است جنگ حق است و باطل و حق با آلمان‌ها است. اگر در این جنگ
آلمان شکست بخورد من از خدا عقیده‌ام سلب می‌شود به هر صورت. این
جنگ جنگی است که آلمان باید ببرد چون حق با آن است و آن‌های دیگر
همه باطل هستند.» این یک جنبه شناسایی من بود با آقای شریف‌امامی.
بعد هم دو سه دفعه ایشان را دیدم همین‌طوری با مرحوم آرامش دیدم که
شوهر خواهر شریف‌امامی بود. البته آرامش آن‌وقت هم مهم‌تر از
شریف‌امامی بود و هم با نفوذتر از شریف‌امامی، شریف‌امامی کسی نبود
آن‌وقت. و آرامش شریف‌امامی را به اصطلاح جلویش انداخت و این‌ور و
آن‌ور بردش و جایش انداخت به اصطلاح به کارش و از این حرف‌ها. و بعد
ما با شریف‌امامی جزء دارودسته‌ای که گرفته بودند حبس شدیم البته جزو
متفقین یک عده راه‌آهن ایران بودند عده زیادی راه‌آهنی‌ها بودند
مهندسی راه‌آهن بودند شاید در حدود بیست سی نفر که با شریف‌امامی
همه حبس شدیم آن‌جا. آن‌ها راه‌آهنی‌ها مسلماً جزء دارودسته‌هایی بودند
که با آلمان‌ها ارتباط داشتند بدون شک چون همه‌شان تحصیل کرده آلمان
++++++++++++++++++++
* Exercise brief *
Please copy out every line of the material above word for word.

* Response to the exercise *
است جنگ حق است و باطل و حق با آلمان‌ها است. اگر در این جنگ
آلمان شکست بخورد من از خدا عقیده‌ام سلب می‌شود به هر صورت. این
جنگ جنگی است که آلمان باید ببرد چون حق با آن است و آن‌های دیگر
همه باطل هستند.» این یک جنبه شناسایی من بود با آقای شریف‌امامی.
بعد هم دو سه دفعه ایشان را دیدم همین‌طوری با مرحوم آرامش دیدم که
شوهر خواهر شریف‌امامی بود. البته آرامش آن‌وقت هم مهم‌تر از
شریف‌امامی بود و هم با نفوذتر از شریف‌امامی، شریف‌امامی کسی نبود
آن‌وقت. و آرامش شریف‌امامی را به اصطلاح جلویش انداخت و این‌ور و
آن‌ور بردش و جایش انداخت به اصطلاح به کارش و از این حرف‌ها. و بعد
ما با شریف‌امامی جزء دارودسته‌ای که گرفته بودند حبس شدیم البته جزو
متفقین یک عده راه‌آهن ایران بودند عده زیادی راه‌آهنی‌ها بودند
مهندسی راه‌آهن بودند شاید در حدود بیست سی نفر که با شریف‌امامی
همه حبس شدیم آن‌جا. آن‌ها راه‌آهنی‌ها مسلماً جزء دارودسته‌هایی بودند
که با آلمان‌ها ارتباط داشتند بدون شک چون همه‌شان تحصیل کرده آلمان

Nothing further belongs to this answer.